As mortes de Guilherme Dias Santos Ferreira e Fernando Vilaça da Silva revelam como o racismo e a ciseterobrutalidade operam como sistemas políticos que não apenas regulamentam a experiência social, mas também determinam como — e quais — vidas podem seguir livremente seus cursos. Guilherme Dias, homem negro, foi executado com um tiro na cabeça ao sair do trabalho. Fernando Vilaça, adolescente de 17 anos, foi brutalmente assassinado em razão de sua homossexualidade.
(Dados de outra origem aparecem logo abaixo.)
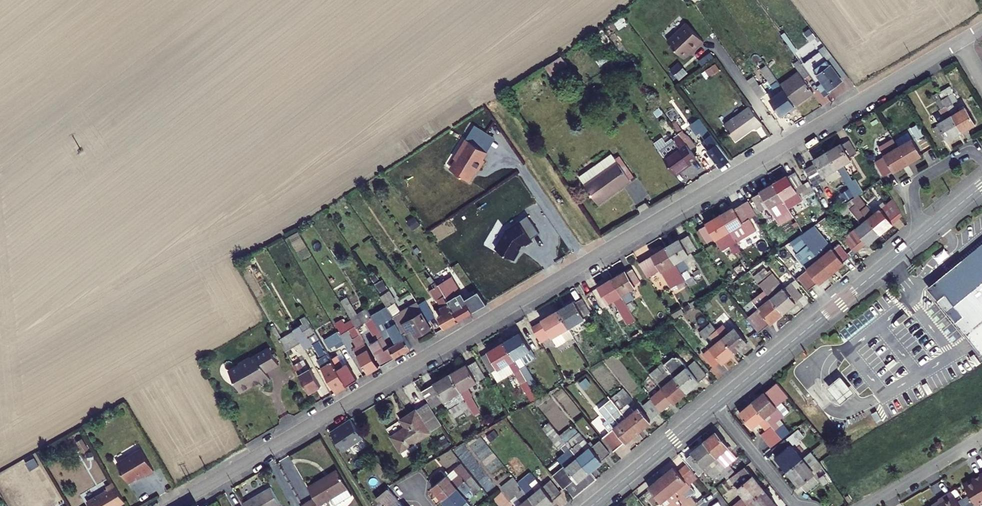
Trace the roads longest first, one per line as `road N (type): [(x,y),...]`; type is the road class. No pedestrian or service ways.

O racismo, enquanto forma de gestão das relações político-sociais, tem como premissa a hierarquização das presenças políticas, a partir da designação de um corpo normativo. A ciseterobrutalidade, por sua vez, impede que pessoas LGBTQIAPN+ sejam significadas como humanas, pois coloca em negociação constante suas vidas e mortes. Além disso, associa suas corporalidades, experiências, intelectualidades e afetos à injúria, à patologia e à criminalização — fazendo com que se exija, como um compromisso moral restritivo, a sua execução, simbólica e concreta.
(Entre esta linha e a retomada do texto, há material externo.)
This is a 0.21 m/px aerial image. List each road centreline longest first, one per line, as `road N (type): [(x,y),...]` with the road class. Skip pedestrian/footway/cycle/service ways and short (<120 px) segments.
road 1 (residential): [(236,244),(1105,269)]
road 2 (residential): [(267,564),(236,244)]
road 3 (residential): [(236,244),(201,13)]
Observamos, nesse contexto, a construção de uma moralidade que, no afã de naturalizar uma ordem de mundo alicerçada na branquitude e na ciseteronorma, implementa processos sistêmicos de execução — de necropolítica, nos termos do filósofo camaronês Achille Mbembe. Trata-se de uma composição da realidade política que se interessa, de forma multidimensional, pela neutralização da humanidade dos corpos designados como dissidentes e, mais do que isso, que não economiza o uso de tecnologias brutalidade, pois seu maior propósito é fazer morrer.
Estamos diante de um sistema moral que restringe os limites do reconhecimento e opera por meio de uma lógica de poder antropofágica: grupos sociais que se apresentam como norma — e que manipulam os dispositivos de poder para naturalizar sua presença nos centros político-sociais — alimentam-se dos “outros”, dos corpos dissidentes eliminados, como estratégia para garantir a continuidade de sua hegemonia.
Só avançamos na construção de uma realidade ética se caminharmos na contramão das moralidades estruturalmente restritivas que, ao cristalizarem e naturalizarem a barbárie, fazem da morte não uma exceção, mas uma ferramenta política recorrente.